Aksi damai itu berlangsung usai rapat paripurna. Warga diterima langsung oleh Ketua Pansus TRAP, I Made Supartha, bersama jajaran. Kehadiran mereka disebut sebagai bentuk apresiasi atas langkah Pansus dalam menindak dugaan pelanggaran tata ruang di sejumlah kawasan, termasuk proyek pengembangan di Pulau Serangan.
Perwakilan warga Serangan menyatakan dukungan terhadap pengawasan aktivitas pembangunan oleh PT Bali Turtle Island Development (BTID) di kawasan yang kini masuk dalam proyek Kura-Kura Bali. Salah satu warga Serangan, Siti Sapurah yang akrab disapa Ipung, menyampaikan terima kasih atas sikap tegas Pansus TRAP dalam menangani persoalan tersebut.
“Kami datang untuk menyampaikan terima kasih dan dukungan atas ketegasan Pansus TRAP,” ujarnya.
Ipung juga mengapresiasi sinergi antara DPRD Bali dengan pemerintah daerah dan aparat penegak hukum, termasuk Gubernur Bali, Polda Bali, Kejaksaan Tinggi Bali, dan Kejaksaan Negeri Denpasar dalam mengawal persoalan tata ruang.
Bunga mawar putih yang dibawa warga dimaknai sebagai bentuk ketulusan sekaligus harapan agar penegakan aturan dilakukan secara konsisten tanpa kompromi. Warga menilai pengawasan terhadap pelanggaran tata ruang perlu dikawal bersama.
Menanggapi dukungan tersebut, Ketua Pansus TRAP DPRD Bali, I Made Supartha, mengatakan dukungan masyarakat merupakan bentuk kepercayaan yang harus dijaga. Ia menegaskan Pansus ingin bekerja membela hak-hak masyarakat dan menjaga integritas dalam menjalankan tugas.
“Kami adalah alat masyarakat. Kami ingin bekerja tulus dan lurus membela hak-hak masyarakat. Bunga ini menjadi simbol bahwa kami harus tetap menjaga integritas dalam bekerja,” kata Supartha.
Ia juga mengajak seluruh elemen masyarakat dan pemerintah untuk bersatu menjaga kelestarian ruang dan lingkungan Bali.
Sementara itu, perwakilan Tim Pemulihan Hak Desa Adat Jimbaran, Linda Rahmawati, menyampaikan pihaknya telah beberapa kali menyampaikan aspirasi kepada Pansus TRAP. Ia menyoroti persoalan akses dan keberadaan pura di kawasan Jimbaran yang masuk dalam wilayah hak guna bangunan (HGB) perusahaan.
Menurut Linda, sejumlah pura di kawasan tersebut mengalami keterbatasan akses, bahkan tidak dapat direnovasi karena berada dalam area yang dikuasai perusahaan. Kondisi itu dinilai bertentangan dengan aturan, karena tempat suci seharusnya tidak masuk dalam skema HGB.
Linda juga mempertanyakan perpanjangan HGB yang dilakukan meski tidak diikuti dengan pembangunan selama puluhan tahun.
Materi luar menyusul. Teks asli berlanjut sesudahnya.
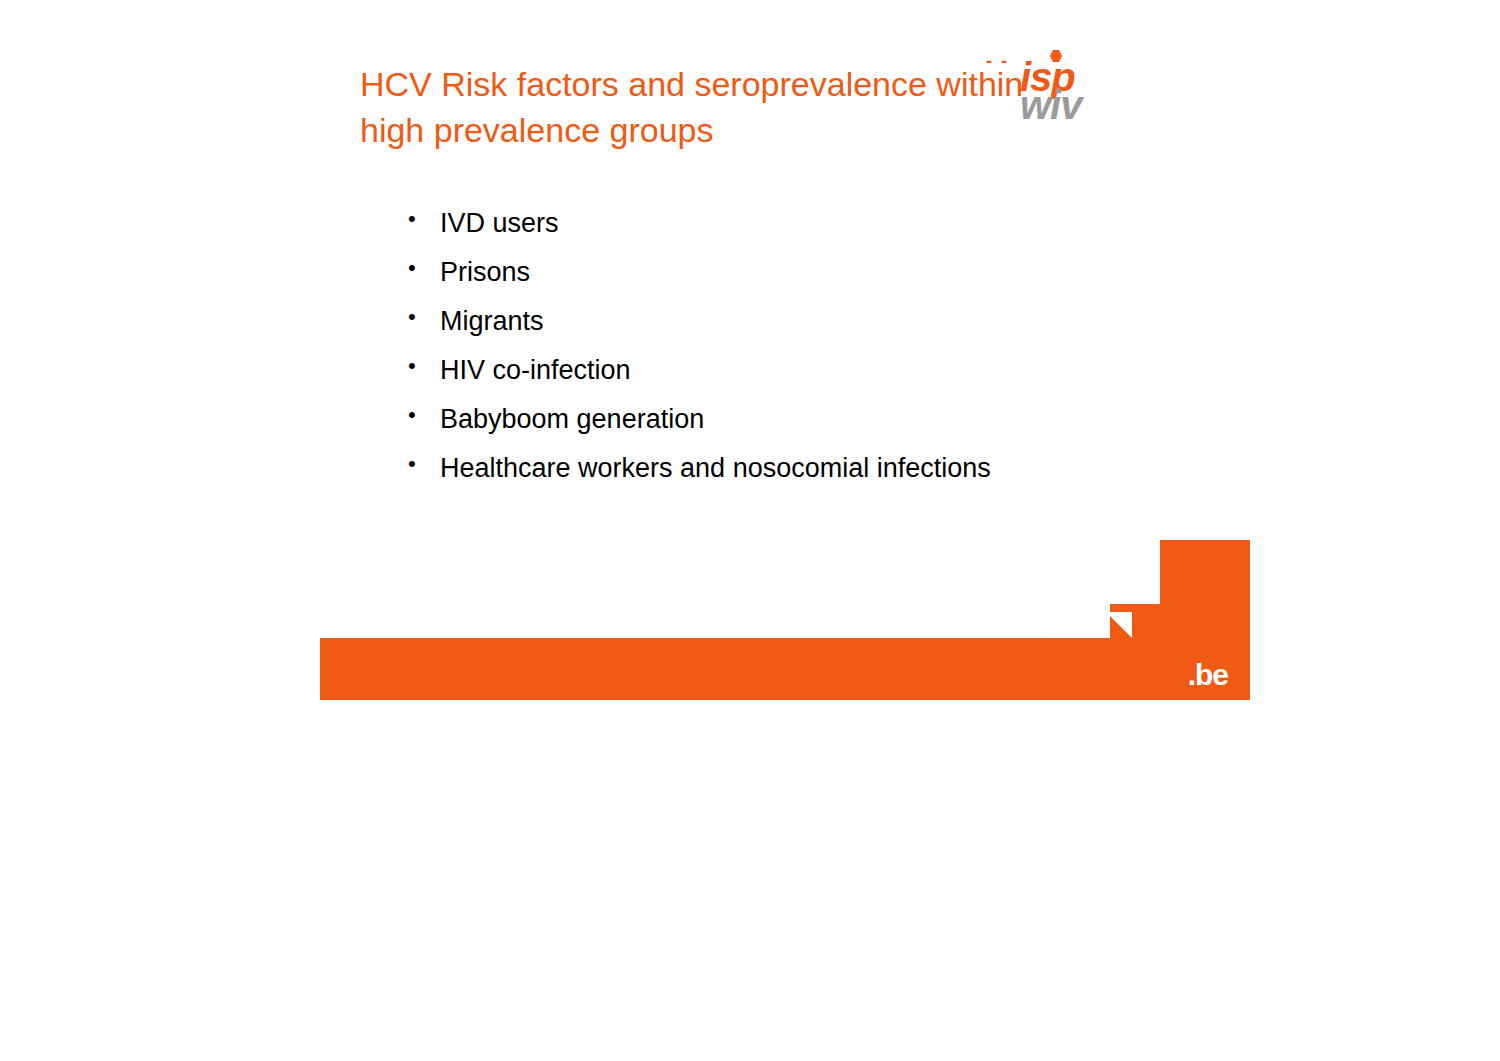HCV Risk factors and seroprevalence within high prevalence groups
- - isp wiv
IVD users
Prisons
Migrants
HIV co-infection
Babyboom generation
Healthcare workers and nosocomial infections
.be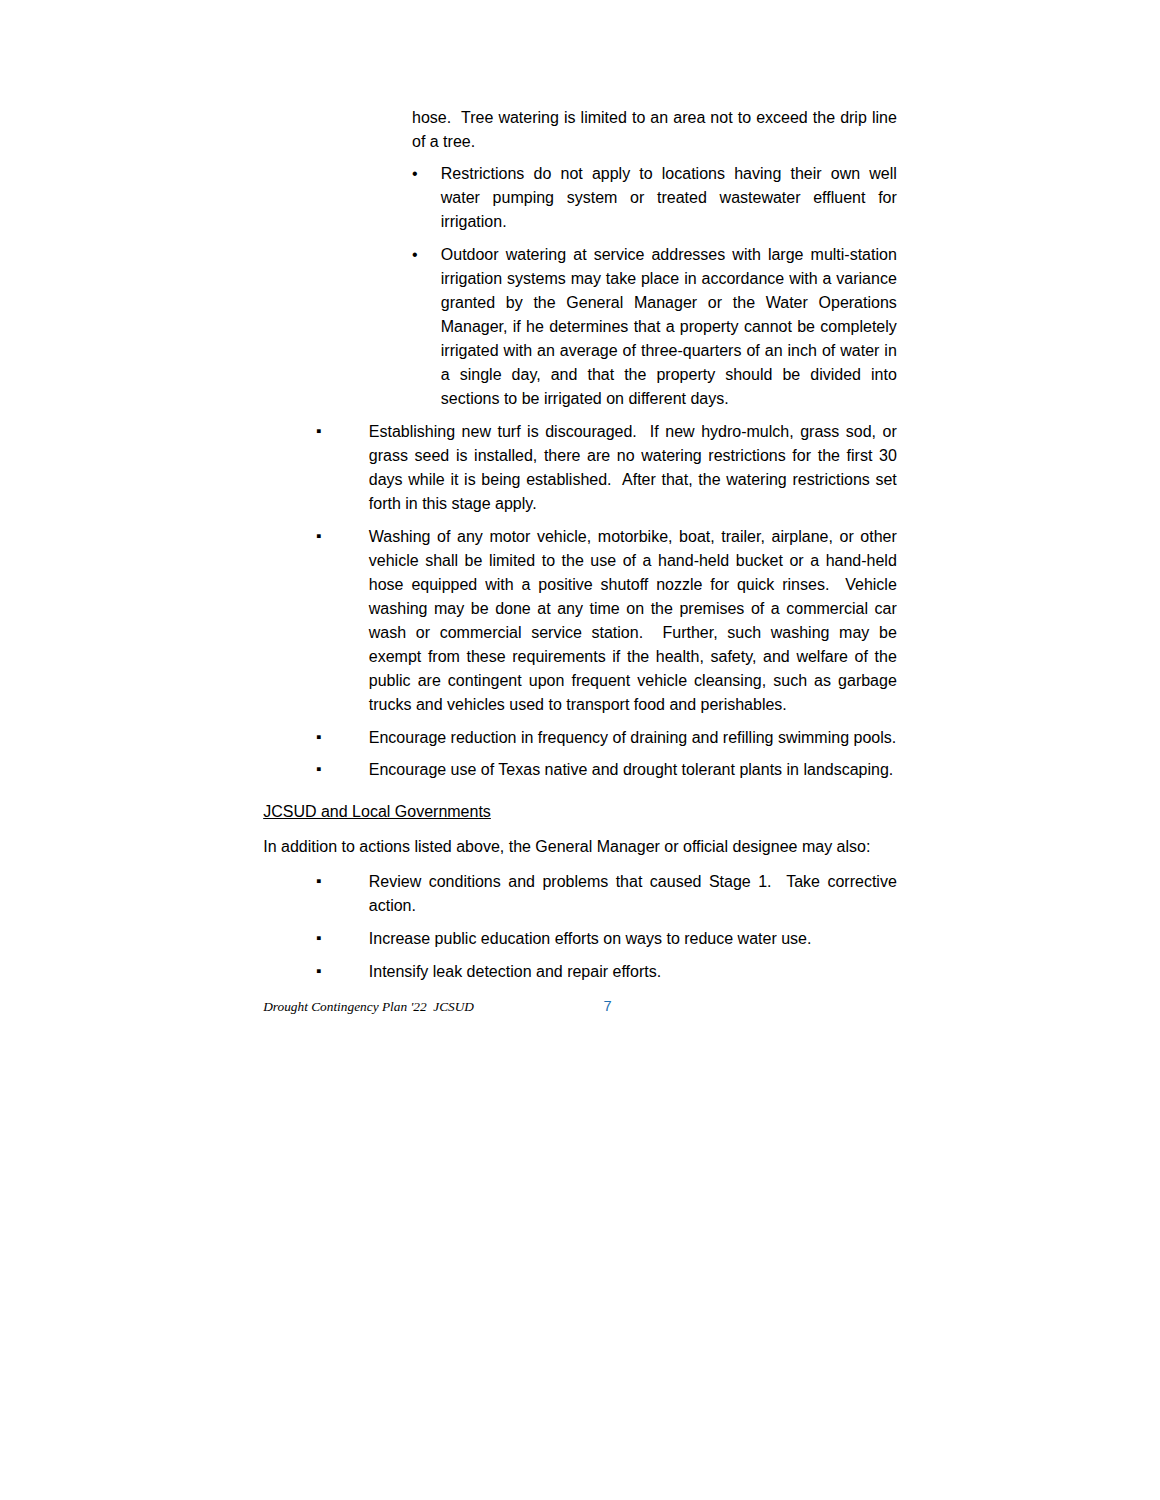hose. Tree watering is limited to an area not to exceed the drip line of a tree.
Restrictions do not apply to locations having their own well water pumping system or treated wastewater effluent for irrigation.
Outdoor watering at service addresses with large multi-station irrigation systems may take place in accordance with a variance granted by the General Manager or the Water Operations Manager, if he determines that a property cannot be completely irrigated with an average of three-quarters of an inch of water in a single day, and that the property should be divided into sections to be irrigated on different days.
Establishing new turf is discouraged. If new hydro-mulch, grass sod, or grass seed is installed, there are no watering restrictions for the first 30 days while it is being established. After that, the watering restrictions set forth in this stage apply.
Washing of any motor vehicle, motorbike, boat, trailer, airplane, or other vehicle shall be limited to the use of a hand-held bucket or a hand-held hose equipped with a positive shutoff nozzle for quick rinses. Vehicle washing may be done at any time on the premises of a commercial car wash or commercial service station. Further, such washing may be exempt from these requirements if the health, safety, and welfare of the public are contingent upon frequent vehicle cleansing, such as garbage trucks and vehicles used to transport food and perishables.
Encourage reduction in frequency of draining and refilling swimming pools.
Encourage use of Texas native and drought tolerant plants in landscaping.
JCSUD and Local Governments
In addition to actions listed above, the General Manager or official designee may also:
Review conditions and problems that caused Stage 1. Take corrective action.
Increase public education efforts on ways to reduce water use.
Intensify leak detection and repair efforts.
Drought Contingency Plan '22 JCSUD7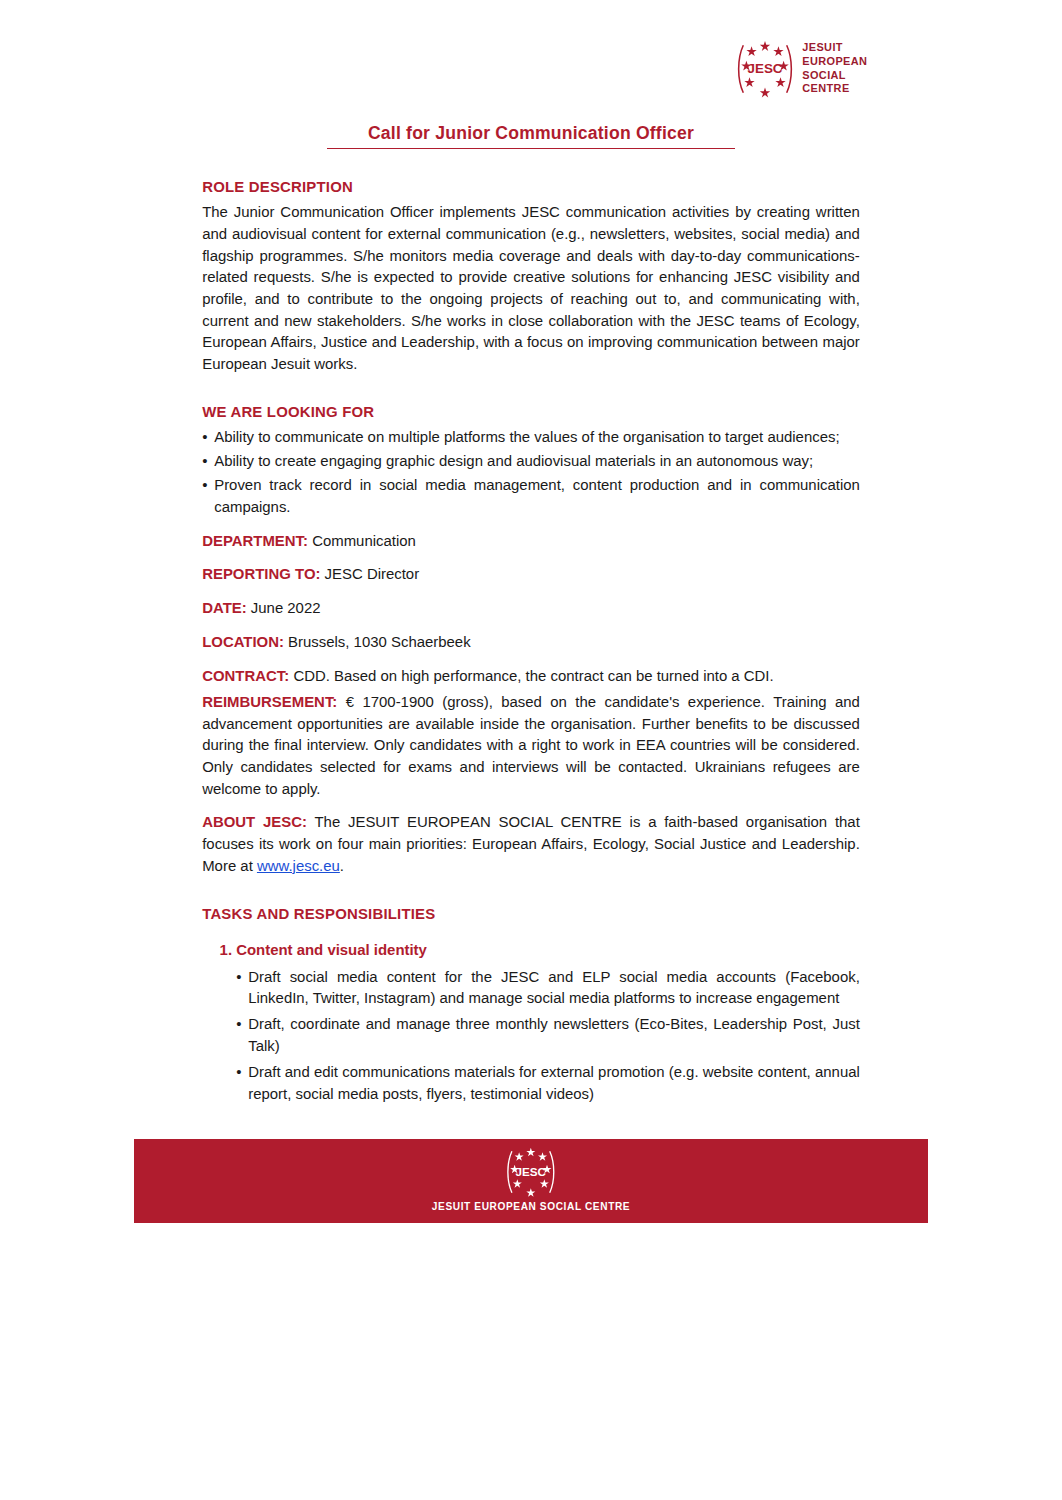JESC
Jesuit
European
Social
Centre
Call for Junior Communication Officer
ROLE DESCRIPTION
The Junior Communication Officer implements JESC communication activities by creating written and audiovisual content for external communication (e.g., newsletters, websites, social media) and flagship programmes. S/he monitors media coverage and deals with day-to-day communications-related requests. S/he is expected to provide creative solutions for enhancing JESC visibility and profile, and to contribute to the ongoing projects of reaching out to, and communicating with, current and new stakeholders. S/he works in close collaboration with the JESC teams of Ecology, European Affairs, Justice and Leadership, with a focus on improving communication between major European Jesuit works.
WE ARE LOOKING FOR
Ability to communicate on multiple platforms the values of the organisation to target audiences;
Ability to create engaging graphic design and audiovisual materials in an autonomous way;
Proven track record in social media management, content production and in communication campaigns.
DEPARTMENT: Communication
REPORTING TO: JESC Director
DATE: June 2022
LOCATION: Brussels, 1030 Schaerbeek
CONTRACT: CDD. Based on high performance, the contract can be turned into a CDI.
REIMBURSEMENT: € 1700-1900 (gross), based on the candidate's experience. Training and advancement opportunities are available inside the organisation. Further benefits to be discussed during the final interview. Only candidates with a right to work in EEA countries will be considered. Only candidates selected for exams and interviews will be contacted. Ukrainians refugees are welcome to apply.
ABOUT JESC: The JESUIT EUROPEAN SOCIAL CENTRE is a faith-based organisation that focuses its work on four main priorities: European Affairs, Ecology, Social Justice and Leadership. More at www.jesc.eu.
TASKS AND RESPONSIBILITIES
Content and visual identity
Draft social media content for the JESC and ELP social media accounts (Facebook, LinkedIn, Twitter, Instagram) and manage social media platforms to increase engagement
Draft, coordinate and manage three monthly newsletters (Eco-Bites, Leadership Post, Just Talk)
Draft and edit communications materials for external promotion (e.g. website content, annual report, social media posts, flyers, testimonial videos)
JESC
Jesuit European Social Centre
Ia berharap Pansus TRAP dapat mendorong evaluasi ulang, termasuk pengukuran kembali oleh Badan Pertanahan Nasional (BPN), untuk memastikan kejelasan status lahan dan pengembalian hak masyarakat adat.
Aksi damai ini menegaskan keterlibatan warga dalam mengawal penegakan aturan tata ruang di Bali. Masyarakat berharap penataan pembangunan ke depan dapat berjalan lebih adil, tetap menjaga kelestarian lingkungan, serta menghormati hak-hak masyarakat adat.